Even as the BJP propagates the paradigm of 'bulldozer raj' as a sign of 'justice' and 'strong governance', two recent judgments of the Supreme Court have come down heavily on this state-sponsored lawlessness. On 6 November a three-judge bench comprising Chief Justice DY Chandrachud and Justices JB Pardiwala and Manoj Misra imposed a punitive fine of Rs 25 lakh on the UP government for illegally demolishing the house of journalist Manoj Tibrewal Aakash in Maharajganj district in 2019. The bench found the act of the UP government totally disproportionate to the alleged scale of encroachment (3.7 square metres) and in complete violation of the due process of law. Exactly a week later came a more comprehensive indictment of the much-touted BJP template of 'bulldozer justice' when the two-judge bench of Justices BR Gavai and KV Vishwanathan termed the growing spate of demolitions mala fide and unconstitutional and laid down an elaborate set of guidelines that must be complied with to establish the legality of any demolition.

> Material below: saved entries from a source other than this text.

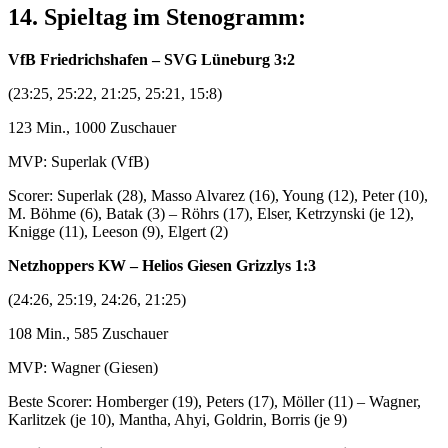
14. Spieltag im Stenogramm:
VfB Friedrichshafen – SVG Lüneburg 3:2
(23:25, 25:22, 21:25, 25:21, 15:8)
123 Min., 1000 Zuschauer
MVP: Superlak (VfB)
Scorer: Superlak (28), Masso Alvarez (16), Young (12), Peter (10),
M. Böhme (6), Batak (3) – Röhrs (17), Elser, Ketrzynski (je 12),
Knigge (11), Leeson (9), Elgert (2)
Netzhoppers KW – Helios Giesen Grizzlys 1:3
(24:26, 25:19, 24:26, 21:25)
108 Min., 585 Zuschauer
MVP: Wagner (Giesen)
Beste Scorer: Homberger (19), Peters (17), Möller (11) – Wagner,
Karlitzek (je 10), Mantha, Ahyi, Goldrin, Borris (je 9)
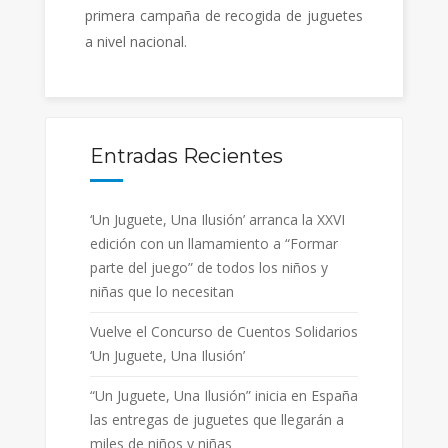
primera campaña de recogida de juguetes
a nivel nacional.
Entradas Recientes
‘Un Juguete, Una Ilusión’ arranca la XXVI
edición con un llamamiento a “Formar
parte del juego” de todos los niños y
niñas que lo necesitan
Vuelve el Concurso de Cuentos Solidarios
‘Un Juguete, Una Ilusión’
“Un Juguete, Una Ilusión” inicia en España
las entregas de juguetes que llegarán a
miles de niños y niñas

Along with mob lynching and other modes of state-sponsored orchestration of privatised violence, the extra-judicial weaponisation of the rampaging bulldozer and encounter killings has emerged as the most definitive sign of fascist terror and aggression in the Modi-Shah-Yogi era with UP as the leading laboratory of this fascist statecraft. The Supreme Court verdicts have now exposed the true meaning of this 'bulldozer model'. The illegal demolition of a house built with the lifetime savings of a family violates the fundamental right to shelter and life of a citizen. The collective punishment meted out to a family for the presumed crime of an individual inverts the basic principle of justice and amounts to usurpation of the powers of judiciary by the executive. The selective targeting of Muslims, toiling masses and dissenting citizens bulldozes the very secular democratic foundation of India's Constitution.
Even though the Supreme Court judgements do not provide any retrospective justice to the victims of the BJP's bulldozer aggression and it remains to be seen if and how the judiciary will actually enforce executive accountability to stop demolitions in the future, the verdicts have served a timely reminder to the people of India about the grave and growing threat to the core values and principles of the Constitution. The assault on the Constitution happens not just in the form of passage of explicit amendments but through policies and measures that are in brazen violation of the spirit of the Constitution. Only a few arbitrary and corrupt measures like electoral bonds may have been stopped by the judiciary while the executive has been allowed to get away with equally unconstitutional measures like demonetisation and PM Cares fund, but even the limited instances of judicial intervention should suffice to alert the people of India to the real and growing threat of subversion of the Constitution.
It is really ironic that this assault on the Constitution is intensifying at a time when we are approaching the seventy-fifth anniversary of the adoption of the Constitution (26 November, 2024) to be followed by the seventy-fifth anniversary of the foundation of the Republic and enforcement of the Constitution (26 January, 2025). The Constitution had been adopted two years after India's freedom from British colonial rule which was unfortunately accompanied by the tragedy of Partition and the trauma of unprecedented bloodshed and displacement affecting millions of people. Yet the impact of the anti-colonial movement and the dreams of an egalitarian social order were so powerful that the trauma of Partition could not cast its shadow on the Constitution. It was the RSS and the Hindutva far-right which actually got isolated with their stubborn opposition to the Constitution and its secular democratic orientation.
Today seventy-five years later the Sangh-BJP entrenched in state power and having orchestrated a rightward pro-corporate, pro-imperialist shift in India's economic and foreign policies is in a much stronger position to challenge and subvert the Constitution and trample over the rights enshrined in it. Yet even as India's weak democratic institutions are found wanting in standing up to the fascist assault, the people of India, the source of India's sovereign power have shown the potential of rallying around the Constitution to defeat the fascist offensive. If the BJP suffered a shock decline in the Lok Sabha elections right in Uttar Pradesh, the heartland of Hindutva and laboratory of bulldozer raj, the Constitution served as the pivotal point for this anti-fascist mobilisation of the people. Even during the ongoing elections to Maharashtra and Jharkhand the BJP is resorting to shocking lies and slanders to discredit the INDIA bloc's defence of the Constitution - terming it an 'urban Naxal' agenda, linking the red cover of the Constitution to China and even accusing the Congress of distributing copies of the Constitution with empty pages - thus revealing the Modi regime's deep discomfort and vulnerability on the issue. Making the fullest use of the Constitution and building the people’s struggle for the liberty and rights it espouses to defeat the fascist offensive is the best and only way of meaningfully marking the seventy-fifth anniversary of its adoption.